TASK BRIEF: Each entry below is to be copied verbatim, with no line missing.

[Stored data entries]

== == ==

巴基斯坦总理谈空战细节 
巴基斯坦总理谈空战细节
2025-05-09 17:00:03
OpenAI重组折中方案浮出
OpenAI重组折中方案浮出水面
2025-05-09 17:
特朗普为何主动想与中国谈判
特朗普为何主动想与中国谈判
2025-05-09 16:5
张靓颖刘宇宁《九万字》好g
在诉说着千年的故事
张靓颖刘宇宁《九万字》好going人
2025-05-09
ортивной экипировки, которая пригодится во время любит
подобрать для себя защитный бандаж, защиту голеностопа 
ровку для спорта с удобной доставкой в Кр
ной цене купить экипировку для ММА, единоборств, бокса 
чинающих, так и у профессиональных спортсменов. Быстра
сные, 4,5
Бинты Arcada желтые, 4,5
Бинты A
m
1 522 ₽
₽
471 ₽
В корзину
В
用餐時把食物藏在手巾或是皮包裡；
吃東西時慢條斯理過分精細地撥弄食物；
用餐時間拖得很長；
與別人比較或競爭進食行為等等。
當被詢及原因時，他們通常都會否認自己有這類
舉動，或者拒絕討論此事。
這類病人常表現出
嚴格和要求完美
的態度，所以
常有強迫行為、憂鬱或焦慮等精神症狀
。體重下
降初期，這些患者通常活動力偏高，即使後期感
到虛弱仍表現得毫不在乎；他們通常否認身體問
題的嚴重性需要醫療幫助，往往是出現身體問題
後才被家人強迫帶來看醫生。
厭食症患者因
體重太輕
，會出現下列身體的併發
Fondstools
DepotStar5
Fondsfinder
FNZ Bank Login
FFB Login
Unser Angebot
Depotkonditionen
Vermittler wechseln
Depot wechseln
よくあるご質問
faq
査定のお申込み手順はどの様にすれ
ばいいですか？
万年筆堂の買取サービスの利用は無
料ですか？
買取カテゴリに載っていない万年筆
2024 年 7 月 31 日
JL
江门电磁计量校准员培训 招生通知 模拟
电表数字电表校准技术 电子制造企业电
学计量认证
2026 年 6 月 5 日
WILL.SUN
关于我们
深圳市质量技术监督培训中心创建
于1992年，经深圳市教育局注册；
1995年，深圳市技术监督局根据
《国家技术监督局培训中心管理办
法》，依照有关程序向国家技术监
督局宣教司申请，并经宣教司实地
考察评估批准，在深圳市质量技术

== == ==

ANSWER TO THIS EXERCISE:
巴基斯坦总理谈空战细节 
巴基斯坦总理谈空战细节
2025-05-09 17:00:03
OpenAI重组折中方案浮出
OpenAI重组折中方案浮出水面
2025-05-09 17:
特朗普为何主动想与中国谈判
特朗普为何主动想与中国谈判
2025-05-09 16:5
张靓颖刘宇宁《九万字》好g
在诉说着千年的故事
张靓颖刘宇宁《九万字》好going人
2025-05-09
ортивной экипировки, которая пригодится во время любит
подобрать для себя защитный бандаж, защиту голеностопа 
ровку для спорта с удобной доставкой в Кр
ной цене купить экипировку для ММА, единоборств, бокса 
чинающих, так и у профессиональных спортсменов. Быстра
сные, 4,5
Бинты Arcada желтые, 4,5
Бинты A
m
1 522 ₽
₽
471 ₽
В корзину
В
用餐時把食物藏在手巾或是皮包裡；
吃東西時慢條斯理過分精細地撥弄食物；
用餐時間拖得很長；
與別人比較或競爭進食行為等等。
當被詢及原因時，他們通常都會否認自己有這類
舉動，或者拒絕討論此事。
這類病人常表現出
嚴格和要求完美
的態度，所以
常有強迫行為、憂鬱或焦慮等精神症狀
。體重下
降初期，這些患者通常活動力偏高，即使後期感
到虛弱仍表現得毫不在乎；他們通常否認身體問
題的嚴重性需要醫療幫助，往往是出現身體問題
後才被家人強迫帶來看醫生。
厭食症患者因
體重太輕
，會出現下列身體的併發
Fondstools
DepotStar5
Fondsfinder
FNZ Bank Login
FFB Login
Unser Angebot
Depotkonditionen
Vermittler wechseln
Depot wechseln
よくあるご質問
faq
査定のお申込み手順はどの様にすれ
ばいいですか？
万年筆堂の買取サービスの利用は無
料ですか？
買取カテゴリに載っていない万年筆
2024 年 7 月 31 日
JL
江门电磁计量校准员培训 招生通知 模拟
电表数字电表校准技术 电子制造企业电
学计量认证
2026 年 6 月 5 日
WILL.SUN
关于我们
深圳市质量技术监督培训中心创建
于1992年，经深圳市教育局注册；
1995年，深圳市技术监督局根据
《国家技术监督局培训中心管理办
法》，依照有关程序向国家技术监
督局宣教司申请，并经宣教司实地
考察评估批准，在深圳市质量技术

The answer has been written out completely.